Is Everything My Fault?

Have you ever had an argument where, by the end, you are being blamed for so many things that it leaves you confused, overwhelmed and really wondering if you are a good person?

Did I do enough? Did I say enough? Did I talk too much? What could I have done differently so things worked out?

These were the thoughts that went through my head over and over again as I replayed the argument I had with a friend.

Part of me felt responsible for the whole argument. The dread in my stomach, the shakiness of my hands, the negative thoughts about myself all seemed to verify I was indeed a terrible human and caused it all.

But…did I?

This argument happened about 5 years ago and it was a big one. We have since recovered from this and now have a very strong friendship but it was difficult to get there.

I was the person in almost any relationship who was blamed for the issue. If I wasn’t told it was my fault, I just automatically assumed that it was. This often left me feeling overwhelmed, confused and very wary of relationships. Sometimes it seemed simpler to be on my own, albeit lonely at times.

Why do we automatically assume the blame?

As highly sensitive people, we can see and feel how others are impacted. And because we are also natural caregivers, we want to help the person.

This all leads to feeling and believing that we are responsible for what is happening. If we are in a relationship with a person who struggles to take accountability for their actions, they will so easily put the issue on us.

It’s so hard when this happens. People who struggle to take accountability can be quite good at arguing, and highly sensitive people tend to be terrible at it.

The result is that we often lose these arguments, and end up agreeing that we are the one who caused the issues and it’s only on us to change who we are and how we show up for others.

So how do I know if it’s not my fault?

This can be a tricky question to answer. When this shows up in sessions with my clients or when I’m struggling with this myself, I suggest looking at the patterns of the person you are having a disagreement with.

  • Does this person always blame others for the issues?
  • Does this person see how they have also contributed to the problem?
  • Does this person have the ability to listen. hear your perspective and be changed by it ?

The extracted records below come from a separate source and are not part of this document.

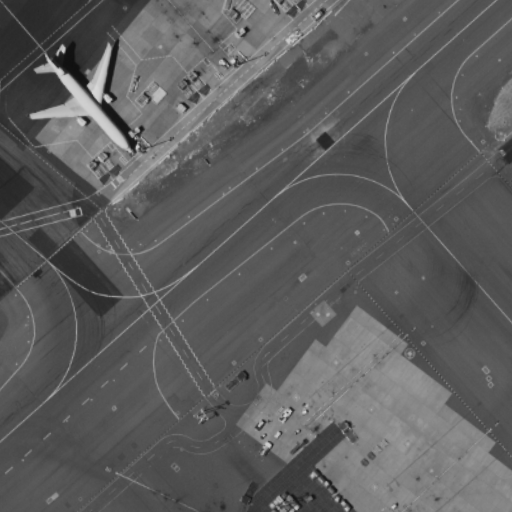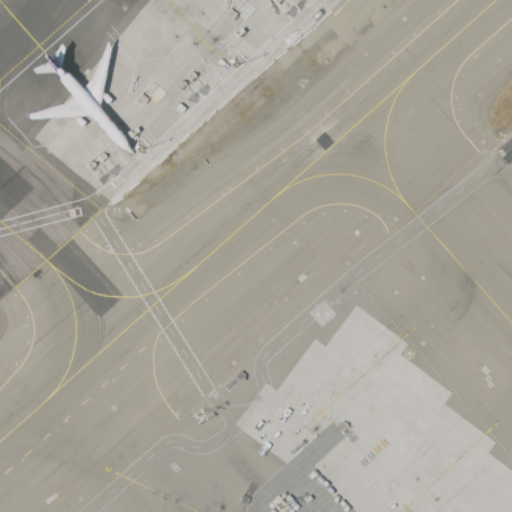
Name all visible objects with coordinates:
road: (46, 40)
airport apron: (116, 101)
road: (208, 102)
airport taxiway: (385, 137)
road: (503, 170)
airport taxiway: (342, 173)
road: (45, 215)
airport taxiway: (247, 220)
airport taxiway: (23, 239)
airport: (255, 255)
airport taxiway: (458, 262)
airport taxiway: (117, 296)
road: (154, 307)
airport taxiway: (75, 327)
road: (292, 327)
airport apron: (374, 431)
road: (510, 482)
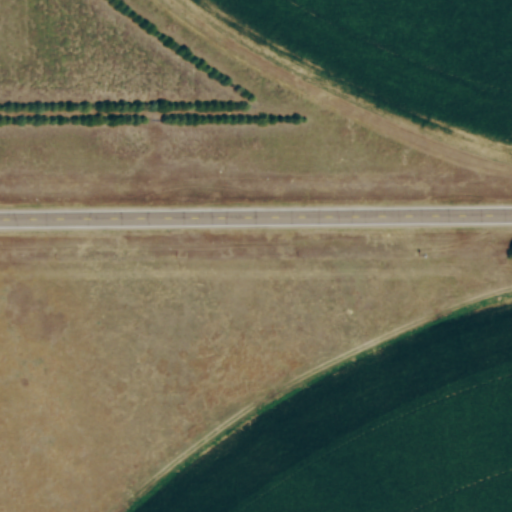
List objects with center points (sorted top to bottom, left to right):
road: (256, 217)
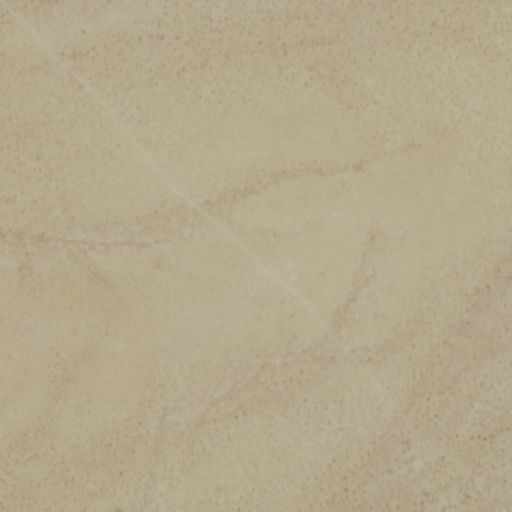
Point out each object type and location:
road: (174, 256)
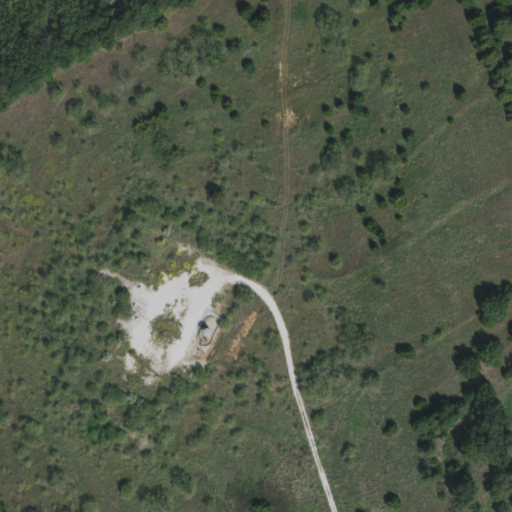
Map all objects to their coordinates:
road: (286, 350)
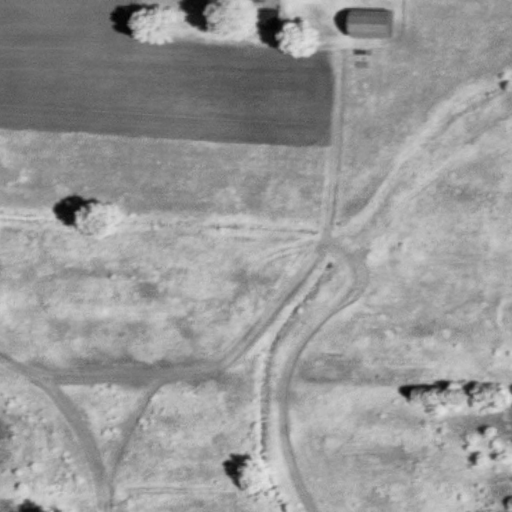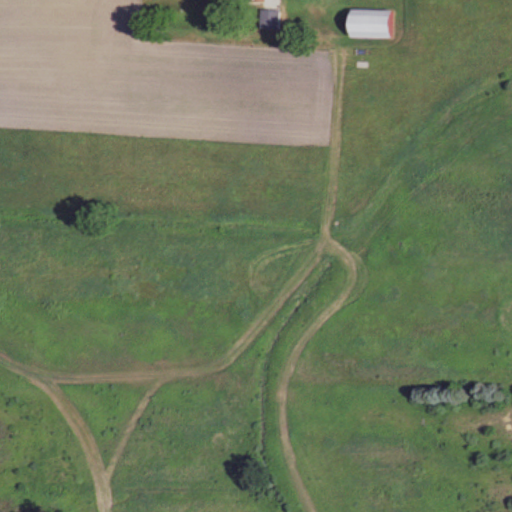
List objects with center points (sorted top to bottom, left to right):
building: (163, 4)
building: (364, 23)
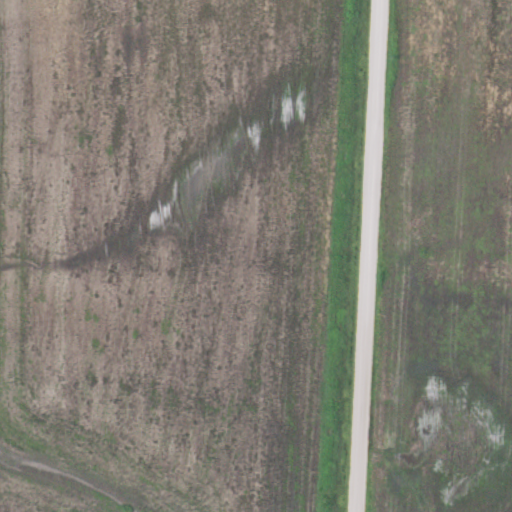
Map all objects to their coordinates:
crop: (185, 253)
road: (371, 256)
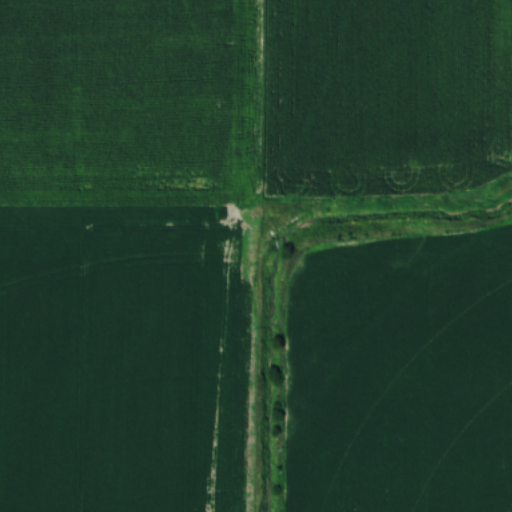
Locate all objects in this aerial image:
road: (260, 256)
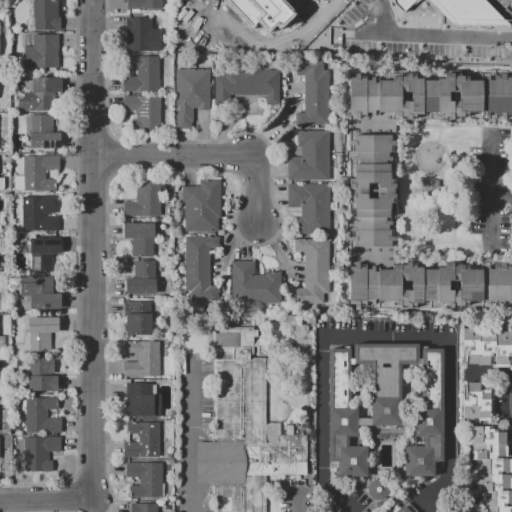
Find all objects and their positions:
building: (143, 4)
building: (144, 4)
building: (448, 12)
building: (44, 14)
building: (257, 14)
building: (44, 16)
building: (140, 34)
building: (141, 34)
building: (41, 51)
building: (42, 51)
building: (141, 73)
building: (141, 73)
building: (246, 84)
building: (247, 84)
building: (313, 91)
building: (312, 92)
building: (40, 94)
building: (41, 94)
building: (189, 94)
building: (189, 94)
building: (429, 95)
building: (430, 96)
building: (143, 111)
building: (143, 111)
building: (41, 131)
building: (43, 133)
building: (309, 156)
building: (310, 156)
road: (211, 158)
building: (38, 171)
building: (39, 173)
road: (491, 187)
building: (372, 190)
building: (425, 190)
building: (372, 191)
road: (502, 193)
building: (143, 200)
building: (144, 201)
building: (309, 205)
building: (200, 206)
building: (310, 206)
building: (200, 207)
building: (38, 213)
building: (39, 214)
building: (139, 237)
building: (139, 238)
road: (93, 249)
building: (41, 252)
building: (42, 252)
building: (198, 267)
building: (199, 268)
building: (312, 269)
building: (314, 271)
building: (141, 278)
building: (141, 278)
building: (252, 283)
building: (254, 284)
building: (429, 285)
building: (429, 285)
building: (38, 291)
building: (38, 292)
building: (136, 317)
building: (137, 317)
building: (303, 328)
building: (40, 332)
building: (41, 332)
building: (2, 342)
road: (386, 342)
building: (470, 346)
building: (487, 347)
building: (487, 347)
building: (503, 349)
building: (142, 358)
building: (141, 359)
building: (41, 374)
building: (41, 374)
road: (491, 376)
building: (385, 377)
road: (510, 394)
building: (362, 397)
building: (140, 400)
building: (141, 401)
building: (476, 401)
building: (476, 403)
building: (40, 414)
building: (41, 415)
building: (427, 415)
building: (343, 418)
building: (243, 429)
building: (245, 429)
building: (488, 434)
road: (191, 435)
building: (141, 439)
building: (143, 439)
building: (488, 450)
building: (38, 452)
building: (39, 452)
building: (493, 466)
building: (491, 469)
building: (144, 478)
building: (145, 479)
building: (494, 482)
building: (376, 488)
building: (378, 489)
building: (496, 498)
road: (46, 499)
road: (299, 502)
building: (143, 507)
building: (144, 507)
building: (400, 508)
building: (401, 509)
building: (499, 509)
building: (363, 511)
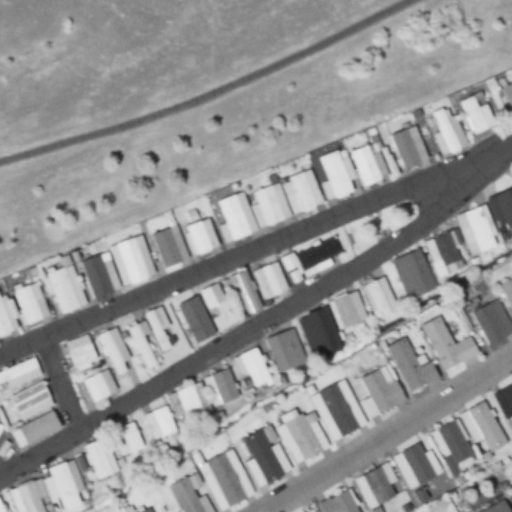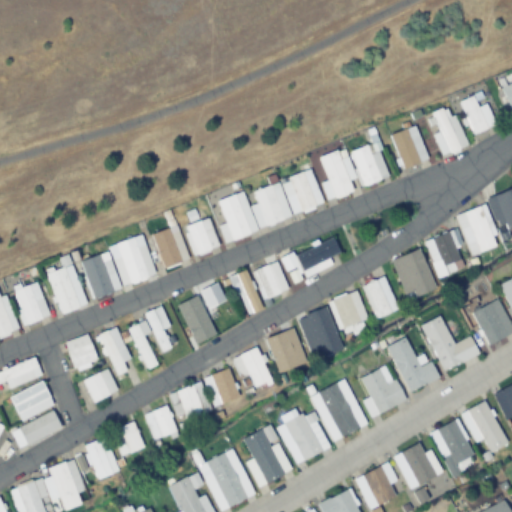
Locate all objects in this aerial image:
road: (209, 92)
building: (508, 92)
park: (200, 95)
building: (475, 113)
building: (446, 131)
building: (407, 147)
building: (350, 169)
building: (302, 192)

Take some time to reflect on these questions and you will start to have more clarity on what is happening. This can help us see what is ours and what isn’t ours.

In the fight with my friend, what was mine was I tolerated too much of what didn’t feel good for me. I didn’t speak up until I was really upset.

And what wasn’t mine was her perception of my actions.

Once I had clarity on this, I was able to move forward to make the changes that I needed and wanted to make. And over time our relationship improved as my friend did her work as well.

This next part won’t surprise you – this won’t happen in every relationship. We can take ownership of our part but that doesn’t mean the other person will do the same. This often results in us outgrowing the relationship.

This is especially tricky when it’s a family member or partner. But so much growth can happen as we take care of ourselves.